**The problem**
Please transcribe each listing below line by line, keeping every character, language, and line break as it appears.

**Records to use**
=======

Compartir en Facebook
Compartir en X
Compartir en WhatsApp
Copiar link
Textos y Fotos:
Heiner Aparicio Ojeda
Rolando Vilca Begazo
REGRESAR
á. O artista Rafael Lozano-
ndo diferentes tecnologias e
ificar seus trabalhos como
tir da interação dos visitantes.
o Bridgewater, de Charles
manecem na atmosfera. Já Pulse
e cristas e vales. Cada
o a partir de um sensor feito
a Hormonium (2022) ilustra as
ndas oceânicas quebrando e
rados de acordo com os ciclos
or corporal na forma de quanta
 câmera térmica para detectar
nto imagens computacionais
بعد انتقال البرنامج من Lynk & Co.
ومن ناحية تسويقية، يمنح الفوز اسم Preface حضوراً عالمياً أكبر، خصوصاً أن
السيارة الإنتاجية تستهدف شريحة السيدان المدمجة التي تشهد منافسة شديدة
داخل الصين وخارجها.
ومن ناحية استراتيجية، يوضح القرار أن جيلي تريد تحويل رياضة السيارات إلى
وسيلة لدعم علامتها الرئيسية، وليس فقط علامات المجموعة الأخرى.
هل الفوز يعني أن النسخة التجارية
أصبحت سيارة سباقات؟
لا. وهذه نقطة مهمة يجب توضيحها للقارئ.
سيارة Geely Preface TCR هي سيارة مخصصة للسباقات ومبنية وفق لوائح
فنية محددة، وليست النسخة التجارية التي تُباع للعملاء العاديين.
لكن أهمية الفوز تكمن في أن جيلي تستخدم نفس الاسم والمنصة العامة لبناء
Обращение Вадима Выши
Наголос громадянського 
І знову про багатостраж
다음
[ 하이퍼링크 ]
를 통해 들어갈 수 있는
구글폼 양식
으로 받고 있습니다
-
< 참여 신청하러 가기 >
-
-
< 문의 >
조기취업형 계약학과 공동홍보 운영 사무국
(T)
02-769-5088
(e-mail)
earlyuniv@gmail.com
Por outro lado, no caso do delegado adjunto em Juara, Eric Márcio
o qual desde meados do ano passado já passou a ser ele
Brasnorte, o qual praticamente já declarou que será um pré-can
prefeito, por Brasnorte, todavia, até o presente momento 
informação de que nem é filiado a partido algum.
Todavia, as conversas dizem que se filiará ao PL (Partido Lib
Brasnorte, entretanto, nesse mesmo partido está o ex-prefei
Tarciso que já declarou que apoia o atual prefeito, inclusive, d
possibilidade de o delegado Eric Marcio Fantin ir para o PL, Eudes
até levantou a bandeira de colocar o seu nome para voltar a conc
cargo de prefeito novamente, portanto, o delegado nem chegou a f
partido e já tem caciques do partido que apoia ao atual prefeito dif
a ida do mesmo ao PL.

=======

**Result for this task**
Compartir en Facebook
Compartir en X
Compartir en WhatsApp
Copiar link
Textos y Fotos:
Heiner Aparicio Ojeda
Rolando Vilca Begazo
REGRESAR
á. O artista Rafael Lozano-
ndo diferentes tecnologias e
ificar seus trabalhos como
tir da interação dos visitantes.
o Bridgewater, de Charles
manecem na atmosfera. Já Pulse
e cristas e vales. Cada
o a partir de um sensor feito
a Hormonium (2022) ilustra as
ndas oceânicas quebrando e
rados de acordo com os ciclos
or corporal na forma de quanta
 câmera térmica para detectar
nto imagens computacionais
بعد انتقال البرنامج من Lynk & Co.
ومن ناحية تسويقية، يمنح الفوز اسم Preface حضوراً عالمياً أكبر، خصوصاً أن
السيارة الإنتاجية تستهدف شريحة السيدان المدمجة التي تشهد منافسة شديدة
داخل الصين وخارجها.
ومن ناحية استراتيجية، يوضح القرار أن جيلي تريد تحويل رياضة السيارات إلى
وسيلة لدعم علامتها الرئيسية، وليس فقط علامات المجموعة الأخرى.
هل الفوز يعني أن النسخة التجارية
أصبحت سيارة سباقات؟
لا. وهذه نقطة مهمة يجب توضيحها للقارئ.
سيارة Geely Preface TCR هي سيارة مخصصة للسباقات ومبنية وفق لوائح
فنية محددة، وليست النسخة التجارية التي تُباع للعملاء العاديين.
لكن أهمية الفوز تكمن في أن جيلي تستخدم نفس الاسم والمنصة العامة لبناء
Обращение Вадима Выши
Наголос громадянського 
І знову про багатостраж
다음
[ 하이퍼링크 ]
를 통해 들어갈 수 있는
구글폼 양식
으로 받고 있습니다
-
< 참여 신청하러 가기 >
-
-
< 문의 >
조기취업형 계약학과 공동홍보 운영 사무국
(T)
02-769-5088
(e-mail)
earlyuniv@gmail.com
Por outro lado, no caso do delegado adjunto em Juara, Eric Márcio
o qual desde meados do ano passado já passou a ser ele
Brasnorte, o qual praticamente já declarou que será um pré-can
prefeito, por Brasnorte, todavia, até o presente momento 
informação de que nem é filiado a partido algum.
Todavia, as conversas dizem que se filiará ao PL (Partido Lib
Brasnorte, entretanto, nesse mesmo partido está o ex-prefei
Tarciso que já declarou que apoia o atual prefeito, inclusive, d
possibilidade de o delegado Eric Marcio Fantin ir para o PL, Eudes
até levantou a bandeira de colocar o seu nome para voltar a conc
cargo de prefeito novamente, portanto, o delegado nem chegou a f
partido e já tem caciques do partido que apoia ao atual prefeito dif
a ida do mesmo ao PL.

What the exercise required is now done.